Alberto Moyano
Rugió como un animal, se contorsionó como un clown, tocó la guitarra, el piano, las maracas y un extraño pedal de percucisón. Fue Charlot, el monólogo de la botella, el mimo callejero, Lucifer de copas, el titiritero ambulante y la niña de ‘El exorcista’. Por su garganta circularon los sonidos del siglo XX a base de gritos, susurros, carrasperas, sirenas, pitidos y distorsiones megáfono en mano.
Después de pulular durante seis días por la ciudad, Tom Waits se subió ayer al escenario del Kursaal para abrir su minigira europea. Ataviado con camisa y chaqueta -que acabaron hechas un asco- y calado con un bombín, el músico californiano ofreció un espectáculo de raigambre barera, en el que cada espectador tuvo la sensación de que el hombre había leído el pensamiento a la hora de elegir el repertorio.
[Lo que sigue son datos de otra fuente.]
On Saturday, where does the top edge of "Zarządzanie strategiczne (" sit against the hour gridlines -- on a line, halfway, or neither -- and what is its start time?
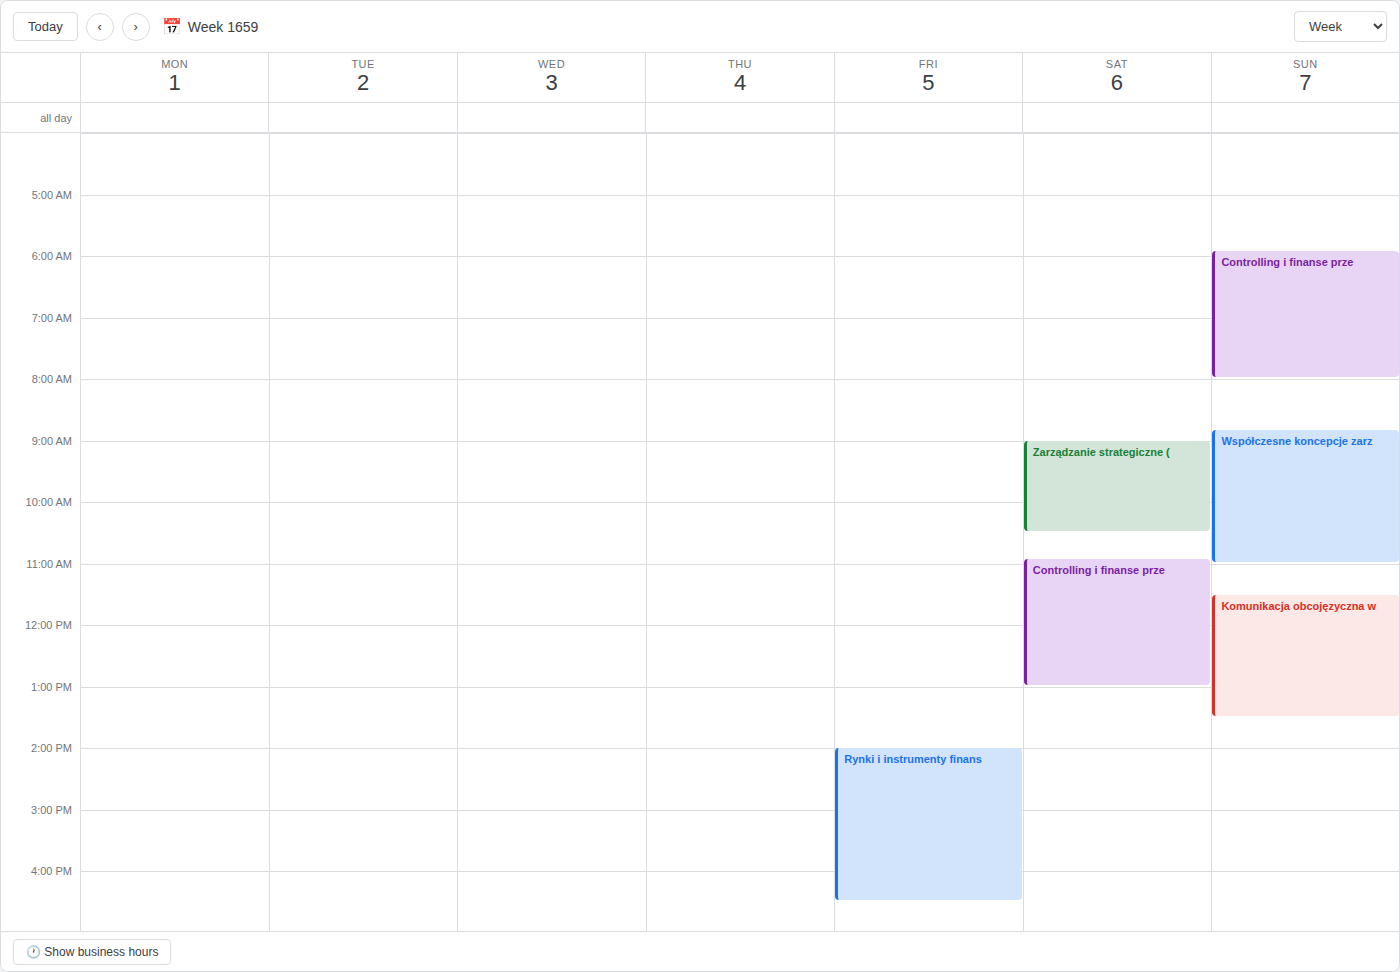
09:00 -- exactly on the 09:00 line.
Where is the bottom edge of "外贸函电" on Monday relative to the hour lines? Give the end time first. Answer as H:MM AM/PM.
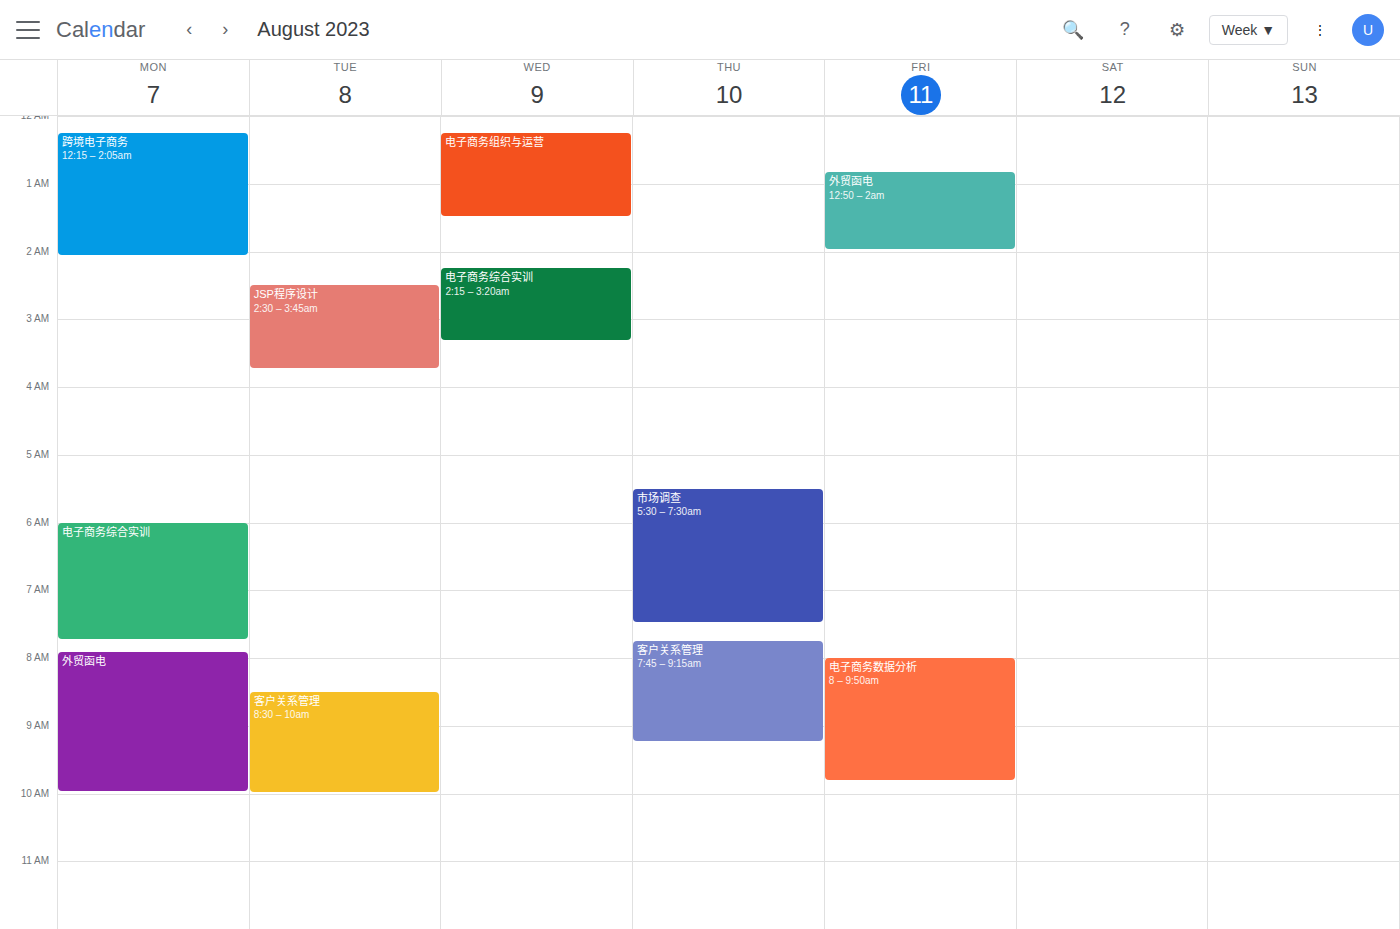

Un repertorio que abarcó desde la marchas fúnebres marca de la casa hasta los rockanrroles al filo de la afonía, pasando por las canciones dislocadas y los himnos de cierre de bar. A las dos horas de actuación, Waits clausuró una noche memorable, chorreando sudor y tras estrechar las manos de los espectadores de la primera fila.
No se descarta que alguien la cuelgue en la red porque un mono de peluche colocado inopinada, aunque estratégicamente, entre las butacas siempre resulta la mar de sospechoso. Desde luego, el animal no perdió detalle.